Teaching motive an award-winning approach

d-daltonDr Derek Dalton’s novel approach to teaching his Crime, Law and Trauma topic has earned him a prestigious Citation for Contributions to Outstanding Student Learning from the Federal Government’s Australian Learning and Teaching Council (ALTC).

His was one of eight Citations, each with a $10,000 prize, awarded this month to staff at Flinders University for high quality, innovating teaching.

Drawing on cultural studies, history, psychology, criminology and, of course, law, Dr Dalton encourages his students to use textual analysis to gain “a more sophisticated and nuanced understanding of law”.

“Whereas in a traditional law topic students will be looking at case law and statutes, but these are not the only places where legal meaning resides,” Dr Dalton said.

“I look at all manner of things: film, political cartoons, photographs, poetry, biography and works of art,” he said.
The case studies that make up the bulk of the topic explore a lot of ground – from the trials and tribulations of Oscar Wilde, to the role of law as a tool of genocide in the Holocaust and offensive art controversies in Australia.

“For too many years people have laboured under the simplistic view of law as a rather positive, righteous force that solves problems,” Dr Dalton said.

“But the manner in which the law is directly or indirectly coopted to facilitate bad outcomes is often overlooked.

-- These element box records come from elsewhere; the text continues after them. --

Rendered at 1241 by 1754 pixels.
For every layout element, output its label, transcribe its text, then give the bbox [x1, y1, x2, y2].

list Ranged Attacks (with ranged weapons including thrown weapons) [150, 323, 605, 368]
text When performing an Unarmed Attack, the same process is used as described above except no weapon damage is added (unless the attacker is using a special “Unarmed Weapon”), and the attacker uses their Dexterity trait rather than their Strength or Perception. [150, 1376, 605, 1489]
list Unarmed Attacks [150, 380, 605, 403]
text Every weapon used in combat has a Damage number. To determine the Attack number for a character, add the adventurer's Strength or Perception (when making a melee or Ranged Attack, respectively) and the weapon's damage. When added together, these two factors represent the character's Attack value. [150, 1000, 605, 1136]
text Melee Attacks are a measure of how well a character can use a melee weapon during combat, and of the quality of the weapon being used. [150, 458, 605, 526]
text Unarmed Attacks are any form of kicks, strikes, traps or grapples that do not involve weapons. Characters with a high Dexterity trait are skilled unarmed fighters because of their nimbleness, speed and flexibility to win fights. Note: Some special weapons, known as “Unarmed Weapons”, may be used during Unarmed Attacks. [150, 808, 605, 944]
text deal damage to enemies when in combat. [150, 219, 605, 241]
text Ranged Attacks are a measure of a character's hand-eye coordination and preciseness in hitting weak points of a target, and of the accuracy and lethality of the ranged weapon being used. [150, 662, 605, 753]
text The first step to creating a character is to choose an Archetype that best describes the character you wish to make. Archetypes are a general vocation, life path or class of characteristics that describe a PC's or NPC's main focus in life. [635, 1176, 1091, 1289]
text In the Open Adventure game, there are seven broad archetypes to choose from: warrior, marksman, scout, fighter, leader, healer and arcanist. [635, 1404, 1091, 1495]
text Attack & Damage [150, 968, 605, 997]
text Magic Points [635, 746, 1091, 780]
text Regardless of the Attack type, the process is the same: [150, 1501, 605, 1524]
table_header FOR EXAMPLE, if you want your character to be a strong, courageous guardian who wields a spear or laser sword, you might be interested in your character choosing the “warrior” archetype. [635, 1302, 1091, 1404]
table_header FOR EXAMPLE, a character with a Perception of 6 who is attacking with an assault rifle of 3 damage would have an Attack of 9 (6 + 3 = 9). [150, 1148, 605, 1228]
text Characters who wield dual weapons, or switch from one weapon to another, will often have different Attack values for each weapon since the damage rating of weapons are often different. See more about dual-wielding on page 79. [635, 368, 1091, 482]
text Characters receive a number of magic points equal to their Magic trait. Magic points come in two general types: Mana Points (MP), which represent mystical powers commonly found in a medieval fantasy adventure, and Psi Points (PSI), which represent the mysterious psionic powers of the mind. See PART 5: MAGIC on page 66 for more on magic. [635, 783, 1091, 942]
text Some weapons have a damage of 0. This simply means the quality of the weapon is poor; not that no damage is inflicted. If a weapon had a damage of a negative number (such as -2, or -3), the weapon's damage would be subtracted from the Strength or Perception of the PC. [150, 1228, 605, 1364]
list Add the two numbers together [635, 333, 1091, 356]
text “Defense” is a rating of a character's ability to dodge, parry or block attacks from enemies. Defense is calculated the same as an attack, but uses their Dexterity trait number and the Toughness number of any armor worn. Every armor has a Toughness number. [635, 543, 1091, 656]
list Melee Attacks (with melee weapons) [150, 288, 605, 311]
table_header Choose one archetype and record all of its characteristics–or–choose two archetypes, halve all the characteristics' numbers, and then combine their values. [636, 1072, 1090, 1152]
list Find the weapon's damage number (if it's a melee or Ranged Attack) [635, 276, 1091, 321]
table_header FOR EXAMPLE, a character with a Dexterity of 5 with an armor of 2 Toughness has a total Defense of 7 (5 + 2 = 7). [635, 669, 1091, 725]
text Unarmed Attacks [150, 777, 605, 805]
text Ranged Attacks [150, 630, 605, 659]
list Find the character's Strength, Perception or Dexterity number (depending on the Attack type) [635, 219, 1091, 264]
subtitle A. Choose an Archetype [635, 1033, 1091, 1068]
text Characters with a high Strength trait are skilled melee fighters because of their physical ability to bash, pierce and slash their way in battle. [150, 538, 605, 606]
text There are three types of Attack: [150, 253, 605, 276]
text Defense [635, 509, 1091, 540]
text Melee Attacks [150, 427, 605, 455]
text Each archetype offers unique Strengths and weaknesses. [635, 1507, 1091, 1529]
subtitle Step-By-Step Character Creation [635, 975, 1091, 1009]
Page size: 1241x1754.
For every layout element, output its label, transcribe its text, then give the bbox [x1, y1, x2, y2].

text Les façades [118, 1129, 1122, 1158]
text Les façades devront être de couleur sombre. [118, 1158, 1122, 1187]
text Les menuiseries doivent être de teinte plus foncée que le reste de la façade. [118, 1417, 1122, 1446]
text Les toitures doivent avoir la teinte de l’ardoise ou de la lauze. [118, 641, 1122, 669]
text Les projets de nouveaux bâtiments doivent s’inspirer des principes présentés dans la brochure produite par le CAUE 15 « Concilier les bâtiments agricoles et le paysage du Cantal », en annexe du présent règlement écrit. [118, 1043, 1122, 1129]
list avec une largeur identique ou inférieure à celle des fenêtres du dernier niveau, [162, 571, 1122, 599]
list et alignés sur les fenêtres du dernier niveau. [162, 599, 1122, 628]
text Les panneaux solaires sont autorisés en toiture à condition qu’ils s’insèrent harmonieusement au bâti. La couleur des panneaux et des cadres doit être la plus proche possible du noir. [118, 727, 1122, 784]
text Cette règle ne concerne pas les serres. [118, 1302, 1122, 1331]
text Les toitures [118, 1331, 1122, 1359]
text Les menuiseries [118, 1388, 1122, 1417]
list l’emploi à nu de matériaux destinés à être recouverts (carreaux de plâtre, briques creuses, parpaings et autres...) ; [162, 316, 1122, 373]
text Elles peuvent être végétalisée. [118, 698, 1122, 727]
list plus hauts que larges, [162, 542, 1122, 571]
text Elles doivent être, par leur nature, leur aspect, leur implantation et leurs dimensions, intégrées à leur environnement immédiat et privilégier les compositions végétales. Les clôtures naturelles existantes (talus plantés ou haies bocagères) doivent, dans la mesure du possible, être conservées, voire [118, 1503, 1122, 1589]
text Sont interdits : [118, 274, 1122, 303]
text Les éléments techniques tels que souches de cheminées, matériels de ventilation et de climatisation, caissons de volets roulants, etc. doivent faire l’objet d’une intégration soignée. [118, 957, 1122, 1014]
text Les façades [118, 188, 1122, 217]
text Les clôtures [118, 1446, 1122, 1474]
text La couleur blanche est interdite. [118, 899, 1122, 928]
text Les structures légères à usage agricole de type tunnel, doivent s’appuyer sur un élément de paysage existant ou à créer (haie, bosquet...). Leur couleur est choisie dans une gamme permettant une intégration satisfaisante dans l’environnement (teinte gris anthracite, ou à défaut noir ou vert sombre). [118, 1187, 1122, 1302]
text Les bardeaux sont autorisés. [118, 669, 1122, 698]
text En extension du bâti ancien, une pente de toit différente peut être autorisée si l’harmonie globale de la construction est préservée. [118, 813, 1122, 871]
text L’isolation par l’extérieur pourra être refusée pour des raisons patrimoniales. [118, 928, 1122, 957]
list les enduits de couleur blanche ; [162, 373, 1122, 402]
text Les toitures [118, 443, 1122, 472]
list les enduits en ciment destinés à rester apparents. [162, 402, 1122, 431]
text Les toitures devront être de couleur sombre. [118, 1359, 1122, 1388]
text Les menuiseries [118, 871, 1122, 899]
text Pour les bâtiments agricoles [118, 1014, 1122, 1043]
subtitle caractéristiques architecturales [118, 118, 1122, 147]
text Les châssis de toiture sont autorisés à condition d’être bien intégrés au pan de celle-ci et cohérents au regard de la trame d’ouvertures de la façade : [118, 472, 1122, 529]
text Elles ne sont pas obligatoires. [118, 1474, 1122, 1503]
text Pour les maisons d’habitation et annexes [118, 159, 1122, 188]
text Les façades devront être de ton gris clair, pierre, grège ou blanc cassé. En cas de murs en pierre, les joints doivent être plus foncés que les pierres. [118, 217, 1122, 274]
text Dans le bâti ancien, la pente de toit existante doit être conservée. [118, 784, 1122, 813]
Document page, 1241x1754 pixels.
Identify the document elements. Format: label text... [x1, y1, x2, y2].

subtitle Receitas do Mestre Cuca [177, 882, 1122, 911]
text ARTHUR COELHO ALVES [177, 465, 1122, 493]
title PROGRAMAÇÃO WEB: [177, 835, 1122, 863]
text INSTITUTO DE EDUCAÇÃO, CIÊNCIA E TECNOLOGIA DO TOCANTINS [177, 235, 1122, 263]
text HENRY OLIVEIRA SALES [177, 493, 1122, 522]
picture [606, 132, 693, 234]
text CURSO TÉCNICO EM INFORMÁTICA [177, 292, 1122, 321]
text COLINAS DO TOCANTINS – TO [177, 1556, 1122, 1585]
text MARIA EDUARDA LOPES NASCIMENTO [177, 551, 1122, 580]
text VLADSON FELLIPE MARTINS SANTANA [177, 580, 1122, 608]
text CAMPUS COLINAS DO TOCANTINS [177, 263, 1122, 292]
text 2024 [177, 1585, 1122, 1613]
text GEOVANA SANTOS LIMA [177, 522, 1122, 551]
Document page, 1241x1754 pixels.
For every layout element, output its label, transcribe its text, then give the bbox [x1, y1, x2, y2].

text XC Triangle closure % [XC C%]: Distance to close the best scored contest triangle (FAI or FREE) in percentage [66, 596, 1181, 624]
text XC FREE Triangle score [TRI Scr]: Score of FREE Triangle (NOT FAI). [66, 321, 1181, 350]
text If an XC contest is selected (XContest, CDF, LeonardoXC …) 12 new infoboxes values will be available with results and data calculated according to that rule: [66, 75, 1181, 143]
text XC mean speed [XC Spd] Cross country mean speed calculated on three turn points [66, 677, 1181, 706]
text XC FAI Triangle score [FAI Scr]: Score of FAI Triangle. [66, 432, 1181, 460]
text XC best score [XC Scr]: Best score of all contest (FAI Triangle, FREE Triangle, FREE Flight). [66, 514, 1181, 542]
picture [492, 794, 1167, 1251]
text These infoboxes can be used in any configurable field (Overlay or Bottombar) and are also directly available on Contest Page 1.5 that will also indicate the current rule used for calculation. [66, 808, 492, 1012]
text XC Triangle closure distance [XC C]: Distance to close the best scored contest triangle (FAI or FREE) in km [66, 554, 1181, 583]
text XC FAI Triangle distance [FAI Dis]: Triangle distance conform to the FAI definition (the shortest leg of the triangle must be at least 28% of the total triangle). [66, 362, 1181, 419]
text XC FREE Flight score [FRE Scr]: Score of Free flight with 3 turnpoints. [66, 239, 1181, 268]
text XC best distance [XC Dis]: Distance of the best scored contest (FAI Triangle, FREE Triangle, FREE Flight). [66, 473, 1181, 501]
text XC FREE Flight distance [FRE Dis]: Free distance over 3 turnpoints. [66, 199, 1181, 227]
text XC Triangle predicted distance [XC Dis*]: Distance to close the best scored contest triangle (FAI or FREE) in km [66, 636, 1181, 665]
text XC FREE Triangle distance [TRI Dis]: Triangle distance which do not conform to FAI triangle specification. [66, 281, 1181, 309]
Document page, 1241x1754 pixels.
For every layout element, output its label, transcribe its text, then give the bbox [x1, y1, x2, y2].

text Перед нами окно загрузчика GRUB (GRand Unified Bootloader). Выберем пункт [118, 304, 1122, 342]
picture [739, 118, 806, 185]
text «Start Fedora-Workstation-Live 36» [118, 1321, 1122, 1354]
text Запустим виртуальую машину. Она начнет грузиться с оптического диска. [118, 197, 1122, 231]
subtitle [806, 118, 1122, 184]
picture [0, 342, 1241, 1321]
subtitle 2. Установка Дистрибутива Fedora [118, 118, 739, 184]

“The overarching theme that informs all the case studies is the idea of trauma that can entail death, suffering, loss, harm and anxiety, even in the denial of someone’s right to see an artwork exhibited in a gallery or to watch a particular film.”

The students, from four different undergraduate degree programs, apply their learning in individually tailored research projects of their own choice.

Dr Dalton said exploring the ethics of the law played a fundamental role in his approach.

“We often get caught up in the what and how but the why sometimes gets left behind,” he said.

“When I teach, I try to let go of the content and how I’m going to get it across but I often say to myself: ‘Why am I teaching this?’ The why is important.”